Normal forms of dynamical systems allow to investigate special solutions and their nearby phase space geometry in an easy and concise way. Dynamical systems usually follow from the statement of a physical problem in some set of coordinates. The choice of coordinates often resembles the point of view of the observer of the problem. From the point of view of the theoretician those coordinates are usually not the best ones to investigate the problem. Better coordinates are chosen to transform the dynamical system into a form that allows to better understand the underlying structure of possible solutions and the phase space geometry. Canonical variables are the right choice to tackle dynamical problems that can be derived from a potential or admit a Hamiltonian function. Sophisticated mathematical tools have been invented over the last centuries to understand the nature of such systems, and to reveal the hidden secrets common to most dynamical problems found in physics. One major topic concerns the stability of motions, i.e. the stability problem. Roughly speaking, one seeks to find conditions on the parameters space and initial state of motions that allow stable solutions over long times. I have used normal forms to investigate stability of motions in various research studies over the past years, close to the triangular Lagrange points in a mapping of the restricted three-body problem or in the spin-orbit problem (1,2). For a review of the stability problem in generic dynamical systems, see Chapter 4 of my book.

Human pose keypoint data
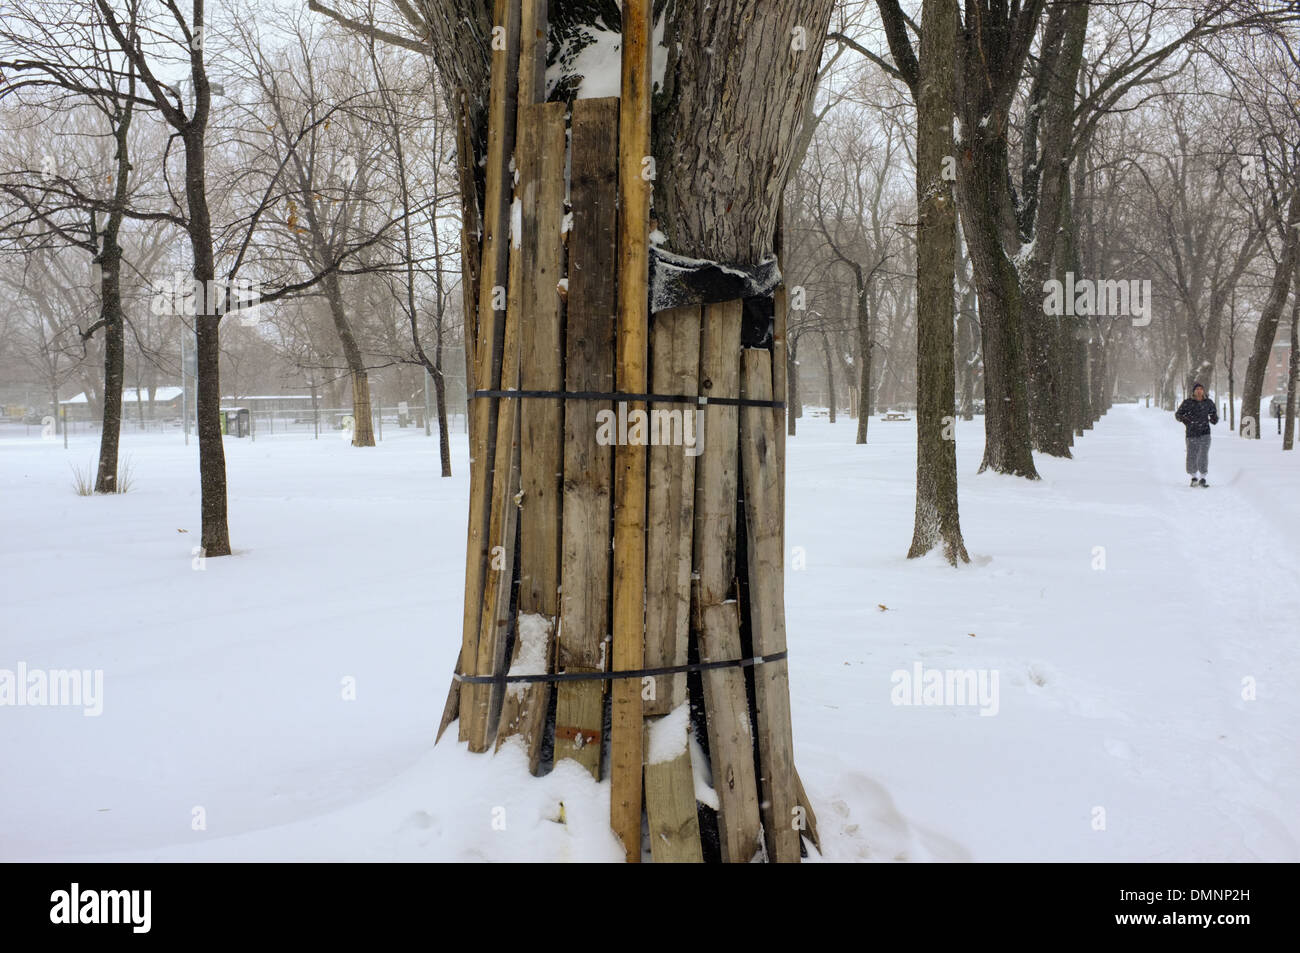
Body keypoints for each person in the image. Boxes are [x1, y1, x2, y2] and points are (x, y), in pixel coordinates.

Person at [1174, 383, 1218, 487]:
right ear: (1193, 391)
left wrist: (1213, 419)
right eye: (1197, 389)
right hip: (1191, 433)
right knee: (1192, 455)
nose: (1199, 391)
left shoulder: (1208, 402)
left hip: (1205, 433)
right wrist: (1186, 421)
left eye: (1201, 389)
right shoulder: (1188, 403)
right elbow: (1178, 415)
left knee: (1203, 454)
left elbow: (1213, 415)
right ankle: (1194, 477)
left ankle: (1203, 478)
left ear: (1203, 391)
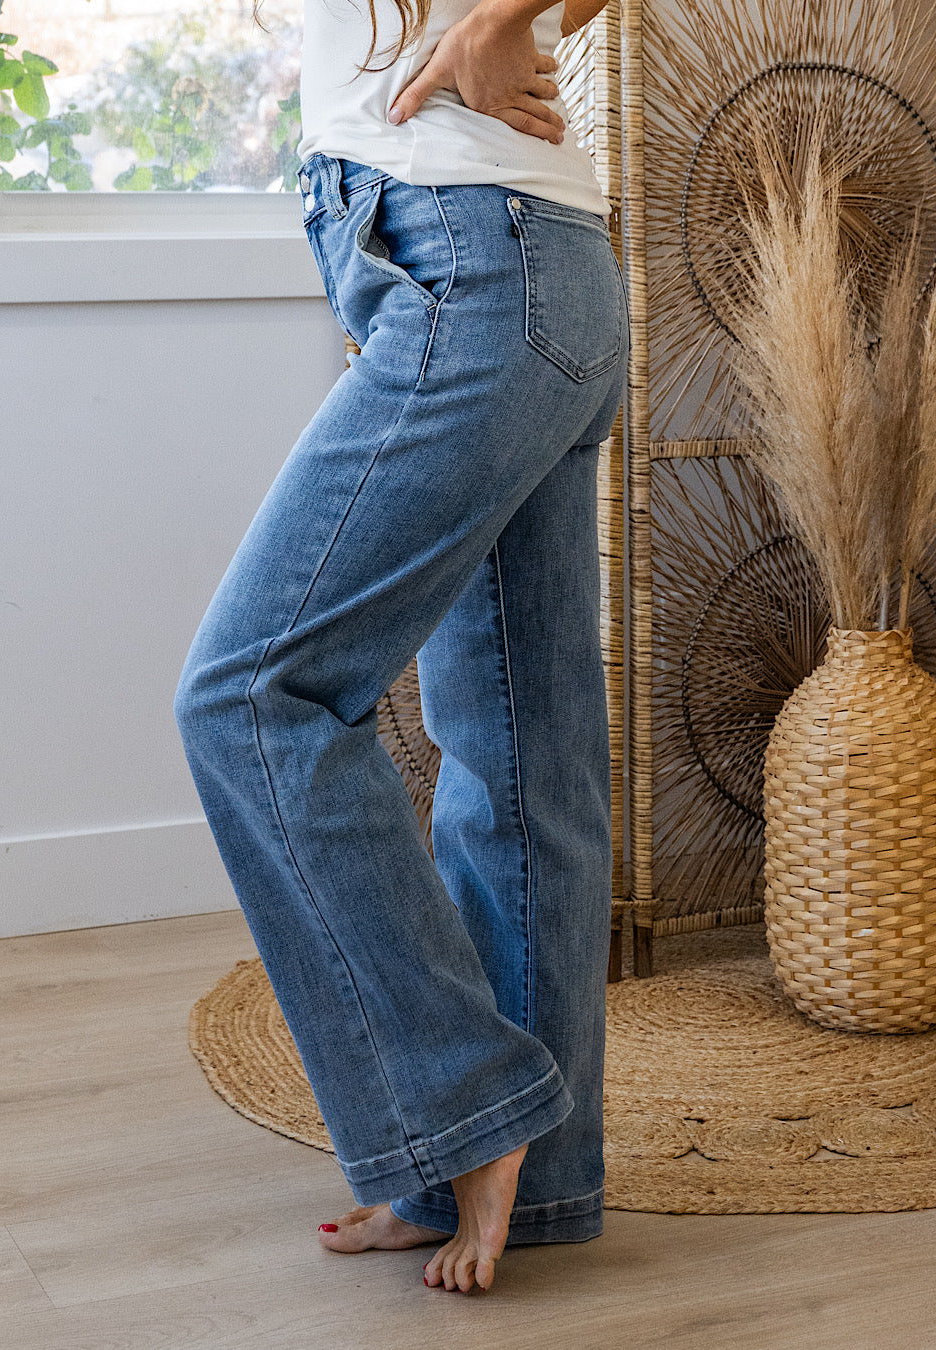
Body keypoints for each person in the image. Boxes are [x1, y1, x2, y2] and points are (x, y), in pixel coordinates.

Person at [173, 0, 628, 1295]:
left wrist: (501, 19)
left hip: (470, 252)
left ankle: (465, 1106)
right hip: (533, 262)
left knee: (252, 694)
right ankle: (518, 1180)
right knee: (522, 762)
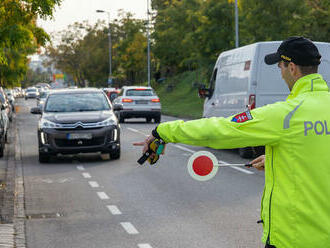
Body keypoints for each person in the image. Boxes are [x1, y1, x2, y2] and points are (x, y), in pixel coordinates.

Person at [134, 36, 330, 248]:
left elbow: (221, 130)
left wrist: (163, 131)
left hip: (294, 239)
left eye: (280, 67)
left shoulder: (286, 115)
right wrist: (279, 159)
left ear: (291, 68)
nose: (281, 73)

*How to complete this task*.
In the normal-forms text, which problems are called by a specific name ending in the word "problem"? List each one. This material stands apart from the normal-forms text and has no connection to it.

*Written answer*.
- the stability problem
- the restricted three-body problem
- the spin-orbit problem